In the D&D world, where you were willing to forgo 500,000 gold to help your little sister, wouldn't you also potentially forgo the entire quest, and choose one less likely to get her killed, with even lower reward?

Or might you not also simply perform the 1,000,000 GP quest solo, and then use the money to craft / summon her "at least one competent, non-backstabbing party member" as a more cost-effective means of meeting all of your goals?

IIRC (darn senility), my goal is simply to let people see that there is more than one answer that is not entirely unreasonable, and I think I've achieved that.

JoeNapalm
2021-04-21, 09:40 AM
The most common refrain in TTRPGs debates..."You're having fun wrong!"

3.5e is a high-crunch game, with one of the largest...if not the largest...pool of resources ever created.

Throw in a sliding scale of players that range from your people who just show up to hang out/RP to your mad scientists and beyond into squinting rules lawyers, and it's going to cause some friction if you don't hammer out expectations Session 0 or before.

You need to coordinate, as a party, before the game starts...or live with the consequences. And in 3.5e, there ARE consequences.

Your Total Drama and Coattail gamers point their fingers and your Munchkins point back -- most experienced players in D20/3.x systems are somewhere in between.

-Jn-

Morty
2021-04-21, 10:18 AM
I think that in practice, min-maxing is done more often to realize a particular concept than to gain power. If you want power, min-maxing isn't really necessary. You can just play a full caster above level 7 or thereabouts, without making terrible mistakes like banning conjuration/transmutation. But there are concepts that, due to 3.5's egregious imbalance and general slipshod design, require min-maxing just to function.

For instance, if you want to dual-wield, you need to jump through some hoops just to achieve the same level of "hitting things with a weapon" that you can otherwise accomplish with a big weapon and good strength. If you want to play a swashbuckler, you've got your work cut out for you, because the duelist PrC and swashbuckler class are both terrible.
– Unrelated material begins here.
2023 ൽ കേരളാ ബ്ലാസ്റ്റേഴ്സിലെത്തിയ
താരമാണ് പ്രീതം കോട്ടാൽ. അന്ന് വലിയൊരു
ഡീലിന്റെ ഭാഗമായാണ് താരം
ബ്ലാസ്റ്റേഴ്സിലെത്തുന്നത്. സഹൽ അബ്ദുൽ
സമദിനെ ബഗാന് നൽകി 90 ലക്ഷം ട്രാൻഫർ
But if you do min-max such concepts, you're still going to end up with a basically competent warrior, nowhere close to being actually powerful or versatile.

Endarire
2021-04-23, 05:21 PM
Power levels are best negotiated within a team. I don't like toning down my power level beyond, "Infinite and near-infinite loops end the game." Others are OK with disregarding years of research for the sake of a character concept.
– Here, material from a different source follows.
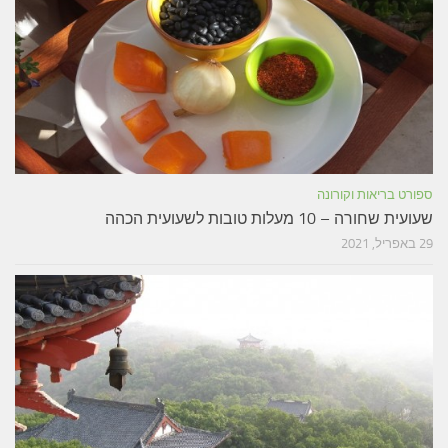
ספורט בריאות וקורונה
שעועית שחורה – 10 מעלות טובות לשעועית הכהה
29 באפריל, 2021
My position on character/party power also differs depending on if I'm GMing or PCing. As GM, I enjoyed having PCs with save-or-die abilities since that meant combat ended sooner. As a PC, it was frustrating to find groups that didn't understand/enjoy/use optimization anywhere near as much as I liked since 3.5 was my effective undergraduate college program and I wanted to use the information I learned!

Something that's probably been understated is just how lethal 3.5's system is expected to be. This isn't "hold the autoattack button to win" assumed level of optimization, but a CR3 cockatrice (https://www.d20srd.org/srd/monsters/cockatrice.htm) and a CR 5 basilisk (http://www.d20srd.org/srd/monsters/basilisk.htm) can each permanently petrify (effectively kill) a character that fails its save! Similarly, a damage-focused character can one-shot or one-round whatever it hits, even at low levels. In short, 3.5 - and Pathfinder 1e to a similar but probably lesser extent - just want to cut the fluff and focus on the most important parts of the action.